To develop the balance of his argument, Alleyne marshals several different sorts of evidence. In addition to looking at the work of classicists interested in racial attitudes, he examines psychological studies of children's perceptions of the color of others; studies of color in nature and its possible relationship to perceptions of human physical type; and considerable material dealing with the lexicon of human description. Alleyne's willingness to look so broadly at contexts to understand how we perceive others is refreshing.

The analytic use of linguistic information in the early chapters of the book continues throughout. The author often invokes lexical, syntactical, and even phonological materials for his arguments. Whether [End Page 676] discussing color ("racial") terms in the societies he studied, the place of creole languages in the formation of ethnicity, or the special linguistic character of Rastafarian subculture, Alleyne adds greatly to our enlightenment by treating language as a critical component of the culture itself.

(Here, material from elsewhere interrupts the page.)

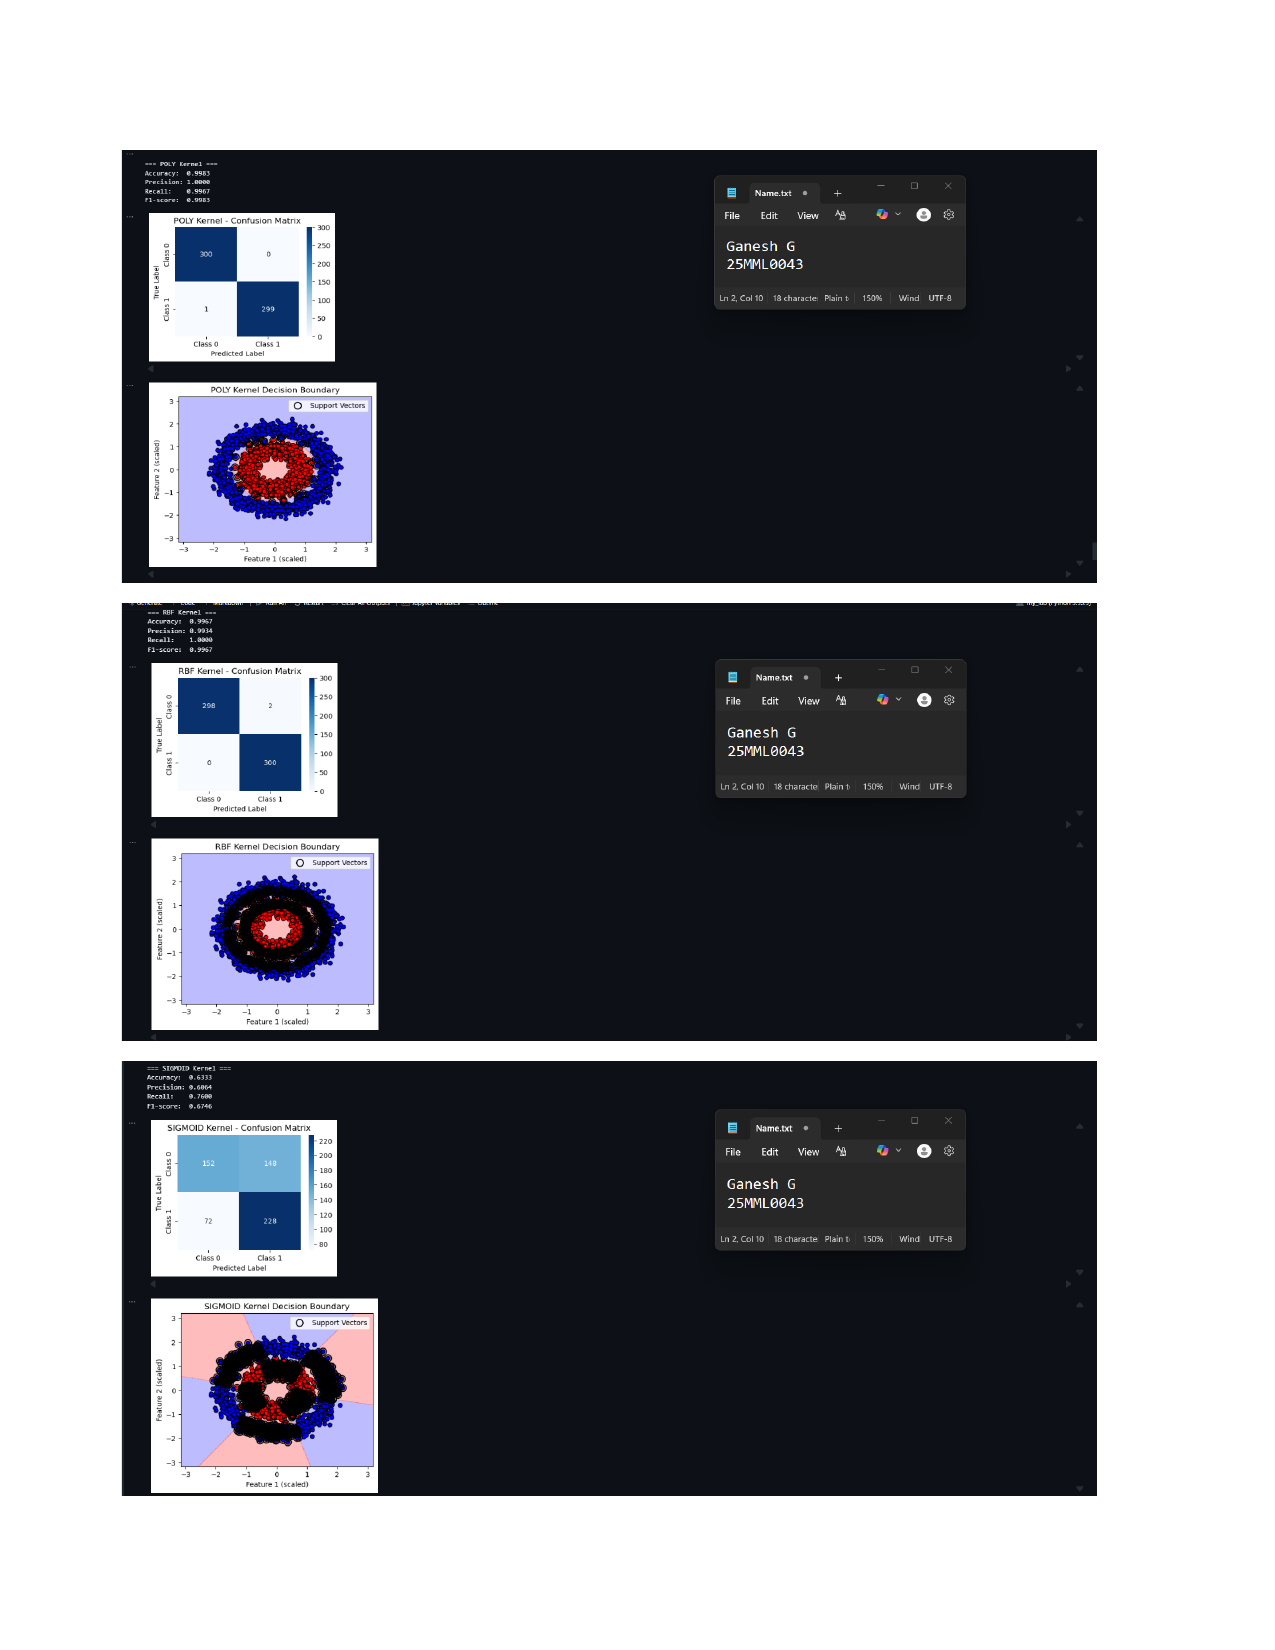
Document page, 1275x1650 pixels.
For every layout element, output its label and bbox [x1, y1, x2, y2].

picture [121, 150, 1097, 583]
picture [121, 1061, 1097, 1496]
picture [121, 603, 1097, 1041]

The three chapters that precede a brief conclusion are the most illuminating and interesting portions of the book. They explore how ethnic and racial stratification in Puerto Rican, Martiniquan, and Jamaican society is reflected lexically. Alleyne suggests why particular differences, both in perception and in the language of classification, matter toeach society's demographic and economic history. The analysis lifts the discussion of race in the Caribbean region to a new level of sophistication.

Sidney W. Mintz
Johns Hopkins University

Footnotes

1. Eric Williams, Capitalism and Slavery (Chapel Hill, 1944).